** Opening Data block **

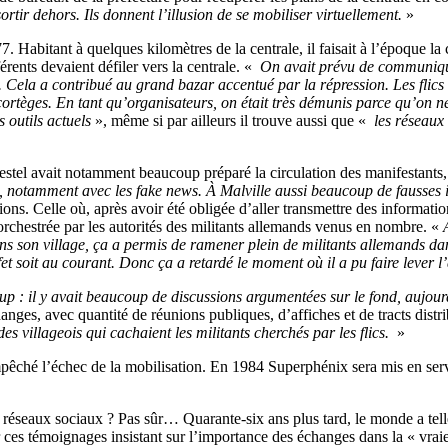
rtir dehors. Ils donnent l’illusion de se mobiliser virtuellement.
»
. Habitant à quelques kilomètres de la centrale, il faisait à l’époque l
érents devaient défiler vers la centrale. «
On avait prévu de communiquer 
. Cela a contribué au grand bazar accentué par la répression. Les flics
s cortèges. En tant qu’organisateurs, on était très démunis parce qu’o
s outils actuels
», même si par ailleurs il trouve aussi que «
les réseaux 
Morestel avait notamment beaucoup préparé la circulation des manifestants
, notamment avec les fake news. À Malville aussi beaucoup de fausses in
s. Celle où, après avoir été obligée d’aller transmettre des informations
 orchestrée par les autorités des militants allemands venus en nombre. «
 dans son village, ça a permis de ramener plein de militants allemands
éfet soit au courant. Donc ça a retardé le moment où il a pu faire lever 
oup : il y avait beaucoup de discussions argumentées sur le fond, aujou
nges, avec quantité de réunions publiques, d’affiches et de tracts dist
s villageois qui cachaient les militants cherchés par les flics.
»
mpêché l’échec de la mobilisation. En 1984 Superphénix sera mis en serv
les réseaux sociaux ? Pas sûr… Quarante-six ans plus tard, le monde a 
 ces témoignages insistant sur l’importance des échanges dans la « vraie 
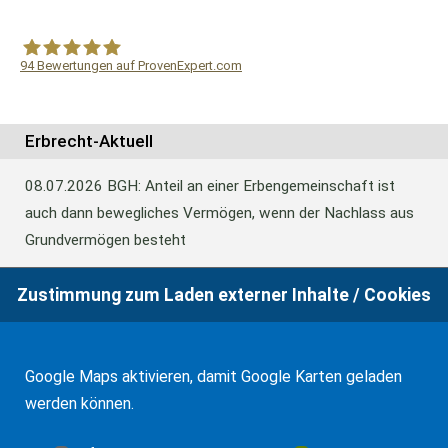
94
Bewertungen auf ProvenExpert.com
WF Frank &Partner Rechtsanwälte
Erbrecht-Aktuell
08.07.2026
BGH: Anteil an einer Erbengemeinschaft ist
auch dann bewegliches Vermögen, wenn der Nachlass aus
Grundvermögen besteht
Zustimmung zum Laden externer Inhalte / Cookies
18.06.2026
BFH: Abweichende Festsetzung aus
Billigkeitsgründen bei der Erbschaftsteuer
Google Maps aktivieren, damit Google Karten geladen
werden können.
17.03.2026
Andalusien: Vergünstigungen bei der
Schenkungsteuer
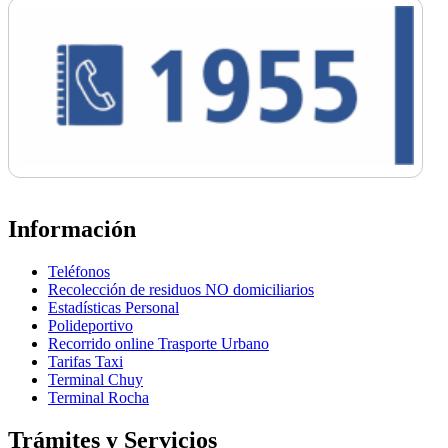
Información
Teléfonos
Recolección de residuos NO domiciliarios
Estadísticas Personal
Polideportivo
Recorrido online Trasporte Urbano
Tarifas Taxi
Terminal Chuy
Terminal Rocha
Trámites y Servicios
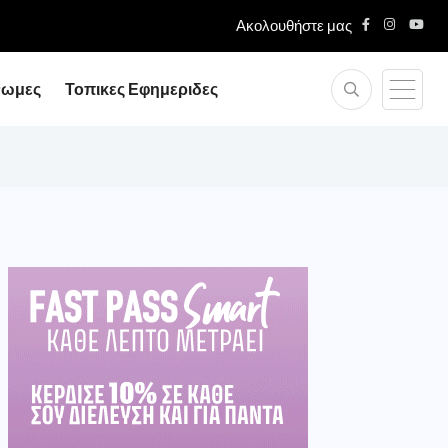
Ακολουθήστε μας
νωμες
Τοπικες Εφημεριδες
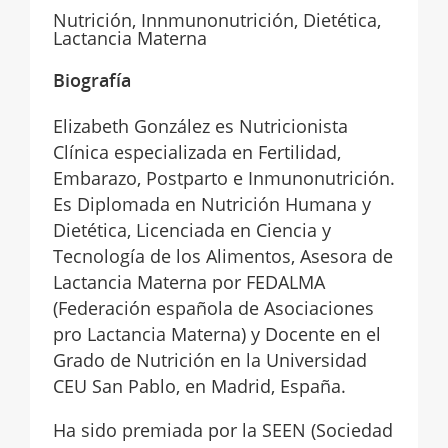
Nutrición, Innmunonutrición, Dietética,
Lactancia Materna
Biografía
Elizabeth González es Nutricionista
Clínica especializada en Fertilidad,
Embarazo, Postparto e Inmunonutrición.
Es Diplomada en Nutrición Humana y
Dietética, Licenciada en Ciencia y
Tecnología de los Alimentos, Asesora de
Lactancia Materna por FEDALMA
(Federación española de Asociaciones
pro Lactancia Materna) y Docente en el
Grado de Nutrición en la Universidad
CEU San Pablo, en Madrid, España.
Ha sido premiada por la SEEN (Sociedad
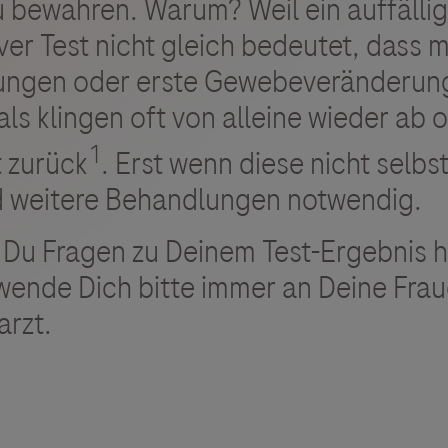
u bewahren. Warum? Weil ein auffälli
iver Test nicht gleich bedeutet, dass 
ungen oder erste Gewebeveränderun
s klingen oft von alleine wieder ab o
1
t zurück
. Erst wenn diese nicht selbs
nd weitere Behandlungen notwendig.
 Du Fragen zu Deinem Test-Ergebnis h
 wende Dich bitte immer an Deine Frau
arzt.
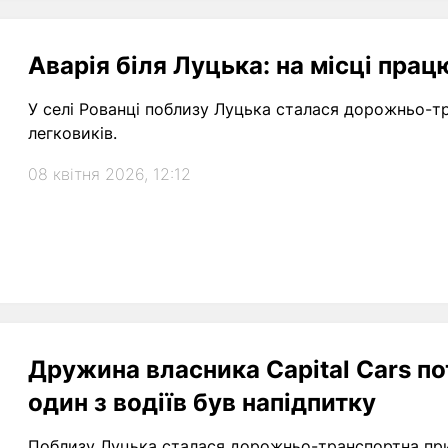
Аварія біля Луцька: на місці пра
У селі Рованці поблизу Луцька сталася дорожньо-тр
легковиків.
08 квітня 2026, 12:12
Дружина власника Capital Сars по
один з водіїв був напідпитку
Поблизу Луцька сталася дорожньо-транспортна при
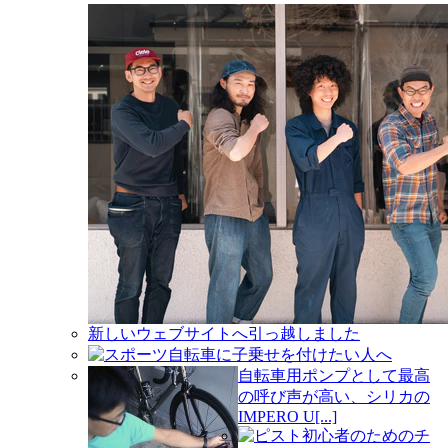
新しいウェブサイトへ引っ越しました
スポーツ自転車に子乗せを付けたい人へ
自転車用ポンプとして最高
の呼び声が高い、シリカの
IMPERO U[...]
ピスト初心者のためのチ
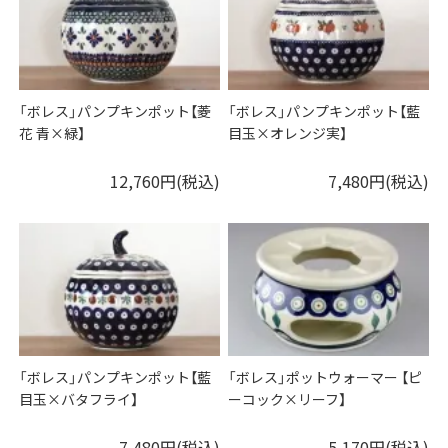
「ボレス」パンプキンポット【菱
「ボレス」パンプキンポット【藍
花 青×緑】
目玉×オレンジ実】
12,760円(税込)
7,480円(税込)
「ボレス」パンプキンポット【藍
「ボレス」ポットウォーマー 【ピ
目玉×バタフライ】
ーコック×リーフ】
7,480円(税込)
5,170円(税込)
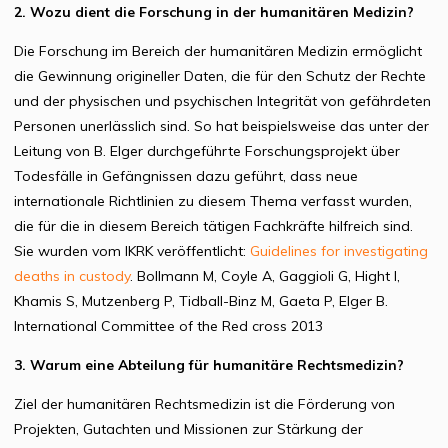
2. Wozu dient die Forschung in der humanitären Medizin?
Die Forschung im Bereich der humanitären Medizin ermöglicht
die Gewinnung origineller Daten, die für den Schutz der Rechte
und der physischen und psychischen Integrität von gefährdeten
Personen unerlässlich sind. So hat beispielsweise das unter der
Leitung von B. Elger durchgeführte Forschungsprojekt über
Todesfälle in Gefängnissen dazu geführt, dass neue
internationale Richtlinien zu diesem Thema verfasst wurden,
die für die in diesem Bereich tätigen Fachkräfte hilfreich sind.
Sie wurden vom IKRK veröffentlicht:
Guidelines for investigating
deaths in custody
. Bollmann M, Coyle A, Gaggioli G, Hight I,
Khamis S, Mutzenberg P, Tidball-Binz M, Gaeta P, Elger B.
International Committee of the Red cross 2013
3. Warum eine Abteilung für humanitäre Rechtsmedizin?
Ziel der humanitären Rechtsmedizin ist die Förderung von
Projekten, Gutachten und Missionen zur Stärkung der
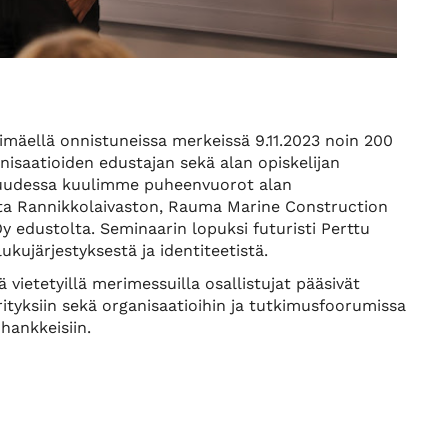
imäellä onnistuneissa merkeissä 9.11.2023 noin 200
nisaatioiden edustajan sekä alan opiskelijan
uudessa kuulimme puheenvuorot alan
sta Rannikkolaivaston, Rauma Marine Construction
 edustolta. Seminaarin lopuksi futuristi Perttu
kujärjestyksestä ja identiteetistä.
ietetyillä merimessuilla osallistujat pääsivät
tyksiin sekä organisaatioihin ja tutkimusfoorumissa
hankkeisiin.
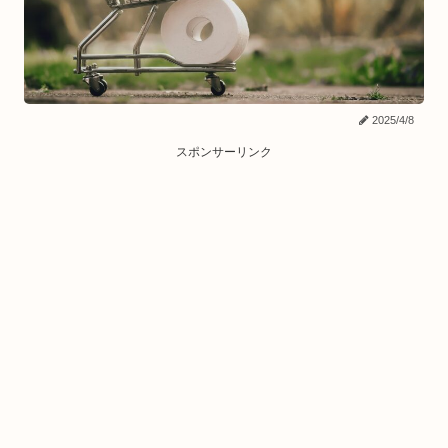
2025/4/8
スポンサーリンク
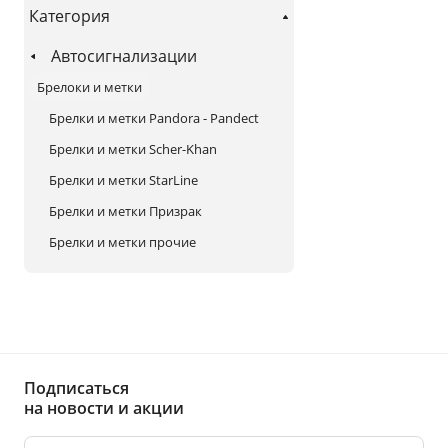
Категория
Автосигнализации
Брелоки и метки
Брелки и метки Pandora - Pandect
Брелки и метки Scher-Khan
Брелки и метки StarLine
Брелки и метки Призрак
Брелки и метки прочие
Подписаться
на новости и акции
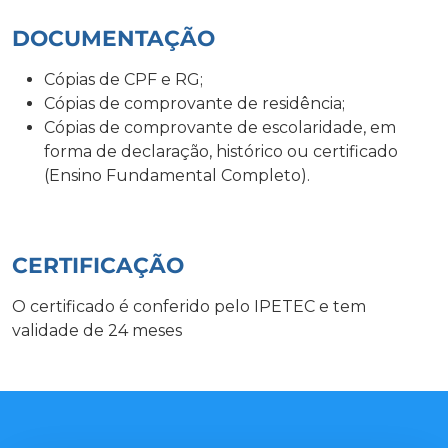
DOCUMENTAÇÃO
Cópias de CPF e RG;
Cópias de comprovante de residência;
Cópias de comprovante de escolaridade, em
forma de declaração, histórico ou certificado
(Ensino Fundamental Completo).
CERTIFICAÇÃO
O certificado é conferido pelo IPETEC e tem
validade de 24 meses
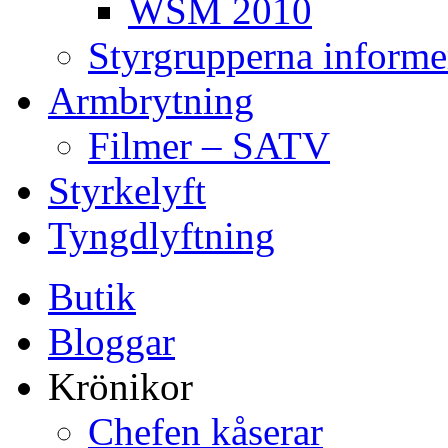
WSM 2010
Styrgrupperna informe
Armbrytning
Filmer – SATV
Styrkelyft
Tyngdlyftning
Butik
Bloggar
Krönikor
Chefen kåserar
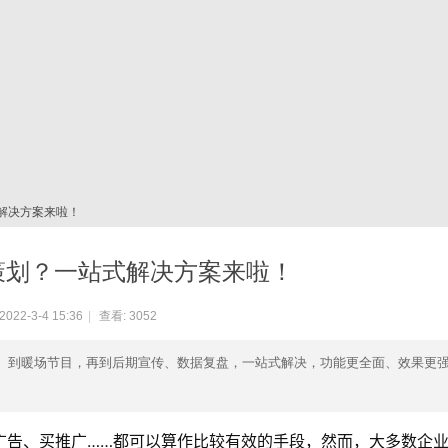
解决方案来啦！
策划？一站式解决方案来啦！
022-3-4 15:36
|
查看:
3052
地、到暖场节目，再到后期宣传、数据复盘，一站式解决，功能更全面、效果更
广告、买推广……都可以算作比较有效的手段，然而，大多数企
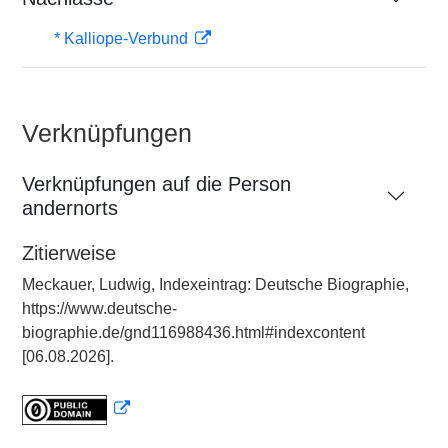
* Kalliope-Verbund
Verknüpfungen
Verknüpfungen auf die Person
andernorts
Zitierweise
Meckauer, Ludwig, Indexeintrag: Deutsche Biographie,
https://www.deutsche-
biographie.de/gnd116988436.html#indexcontent
[06.08.2026].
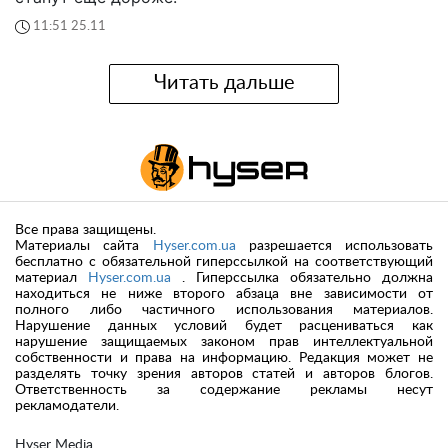
11:51 25.11
Читать дальше
Все права защищены.
Материалы сайта
Hyser.com.ua
разрешается использовать
бесплатно с обязательной гиперссылкой на соответствующий
материал
Hyser.com.ua
. Гиперссылка обязательно должна
находиться не ниже второго абзаца вне зависимости от
полного либо частичного использования материалов.
Нарушение данных условий будет расцениваться как
нарушение защищаемых законом прав интеллектуальной
собственности и права на информацию. Редакция может не
разделять точку зрения авторов статей и авторов блогов.
Ответственность за содержание рекламы несут
рекламодатели.
Hyser Media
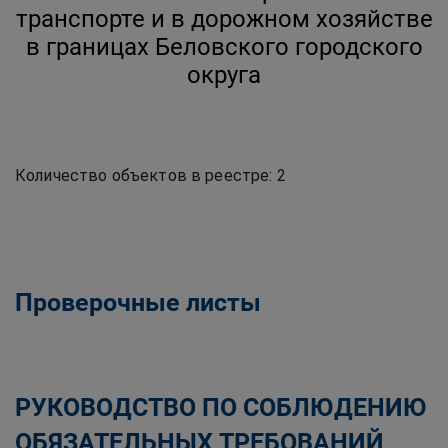
Беловского городского
транспорте и в дорожном хозяйстве
округа
в границах Беловского городского
округа
Главная
Официально
Муниципальный контроль
Муниципальный контроль на автомобильном
транспорте, городском, наземном электрическом
транспорте и в дорожном хозяйстве в границах
Беловского городского округа
Проверочные листы
РУКОВОДСТВО ПО СОБЛЮДЕНИЮ
ОБЯЗАТЕЛЬНЫХ ТРЕБОВАНИЙ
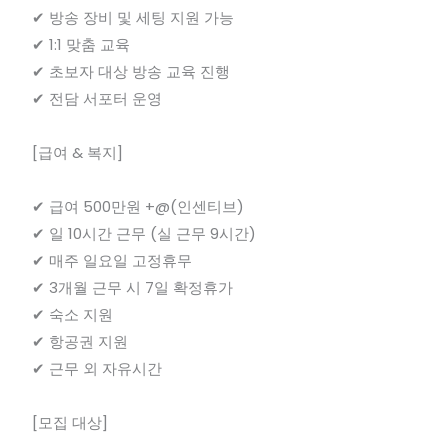
✔ 방송 장비 및 세팅 지원 가능
✔ 1:1 맞춤 교육
✔ 초보자 대상 방송 교육 진행
✔ 전담 서포터 운영
[급여 & 복지]
✔ 급여 500만원 +@(인센티브)
✔ 일 10시간 근무 (실 근무 9시간)
✔ 매주 일요일 고정휴무
✔ 3개월 근무 시 7일 확정휴가
✔ 숙소 지원
✔ 항공권 지원
✔ 근무 외 자유시간
[모집 대상]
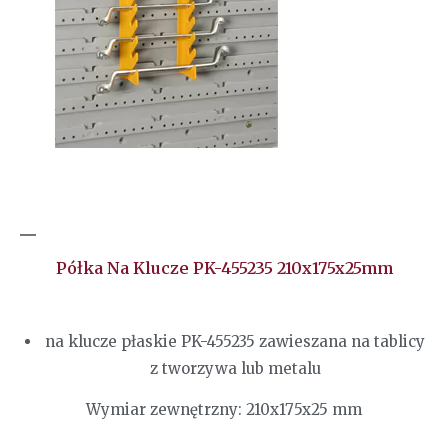
Półka Na Klucze PK-455235 210x175x25mm
na klucze płaskie PK-455235 zawieszana na tablicy
z tworzywa lub metalu
Wymiar zewnętrzny: 210x175x25 mm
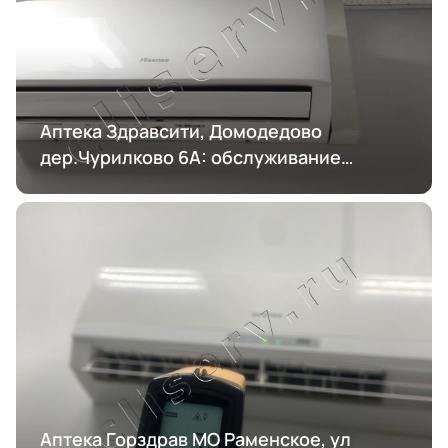
Аптека Здравсити, Домодедово
дер.Чурилково 6А: обслуживание
кондиционирования
Аптека Горздрав МО Раменское, ул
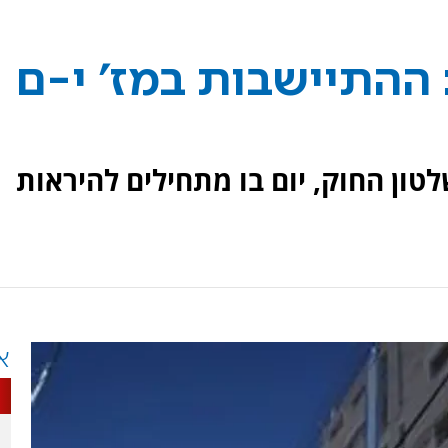
 ההתיישבות במז' י-ם
לטון החוק, יום בו מתחילים להיראות
א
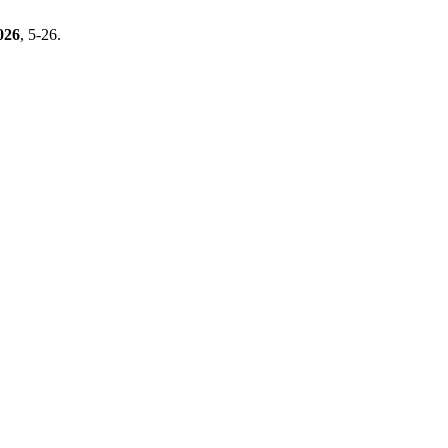
026
, 5-26.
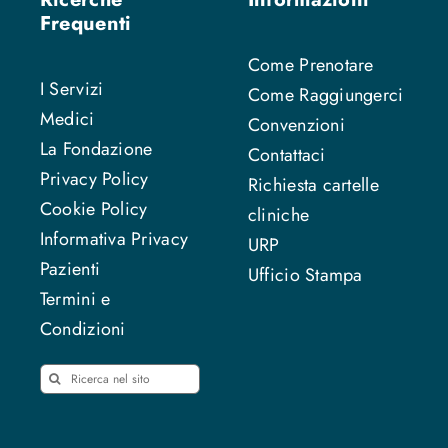
Frequenti
Come Prenotare
I Servizi
Come Raggiungerci
Medici
Convenzioni
La Fondazione
Contattaci
Privacy Policy
Richiesta cartelle
Cookie Policy
cliniche
Informativa Privacy
URP
Pazienti
Ufficio Stampa
Termini e
Condizioni
Cerca
per:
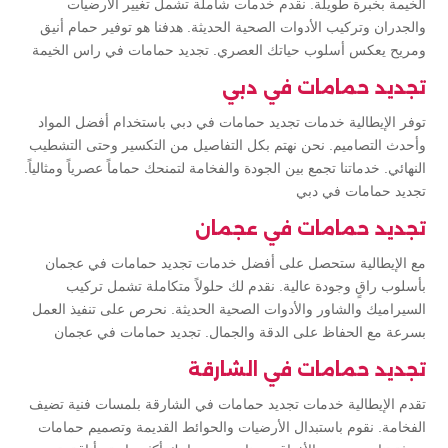
الخيمة بخبرة طويلة. نقدم خدمات شاملة تشمل تغيير الأرضيات
والجدران وتركيب الأدوات الصحية الحديثة. هدفنا هو توفير حمام أنيق
ومريح يعكس أسلوب حياتك العصري. تجديد حمامات في راس الخيمة
تجديد حمامات في دبي
توفر الإيطالية خدمات تجديد حمامات في دبي باستخدام أفضل المواد
وأحدث التصاميم. نحن نهتم بكل التفاصيل من التكسير وحتى التشطيب
النهائي. خدماتنا تجمع بين الجودة والفخامة لتمنحك حماماً عصرياً ومثالياً.
تجديد حمامات في دبي
تجديد حمامات في عجمان
مع الإيطالية ستحصل على أفضل خدمات تجديد حمامات في عجمان
بأسلوب راقٍ وجودة عالية. نقدم لك حلولاً متكاملة تشمل تركيب
السيراميك والشاور والأدوات الصحية الحديثة. نحرص على تنفيذ العمل
بسرعة مع الحفاظ على الدقة والجمال. تجديد حمامات في عجمان
تجديد حمامات في الشارقة
تقدم الإيطالية خدمات تجديد حمامات في الشارقة بلمسات فنية تضيف
الفخامة. نقوم باستبدال الأرضيات والحوائط القديمة وتصميم حمامات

** Closing Data block **

**Problem description**
Nothing but the lines above from the one that has "собственности и права" down to the one that has "Wymiar zewnętrzny: 210x175x25 mm" belongs in the answer, copied exactly, without pictures.

**Exercise answer**
собственности и права на информацию. Редакция может не
разделять точку зрения авторов статей и авторов блогов.
Ответственность за содержание рекламы несут
рекламодатели.
Hyser Media
Беловского городского
транспорте и в дорожном хозяйстве
округа
в границах Беловского городского
округа
Главная
Официально
Муниципальный контроль
Муниципальный контроль на автомобильном
транспорте, городском, наземном электрическом
транспорте и в дорожном хозяйстве в границах
Беловского городского округа
Проверочные листы
РУКОВОДСТВО ПО СОБЛЮДЕНИЮ
ОБЯЗАТЕЛЬНЫХ ТРЕБОВАНИЙ
✔ 방송 장비 및 세팅 지원 가능
✔ 1:1 맞춤 교육
✔ 초보자 대상 방송 교육 진행
✔ 전담 서포터 운영
[급여 & 복지]
✔ 급여 500만원 +@(인센티브)
✔ 일 10시간 근무 (실 근무 9시간)
✔ 매주 일요일 고정휴무
✔ 3개월 근무 시 7일 확정휴가
✔ 숙소 지원
✔ 항공권 지원
✔ 근무 외 자유시간
[모집 대상]
Półka Na Klucze PK-455235 210x175x25mm
na klucze płaskie PK-455235 zawieszana na tablicy
z tworzywa lub metalu
Wymiar zewnętrzny: 210x175x25 mm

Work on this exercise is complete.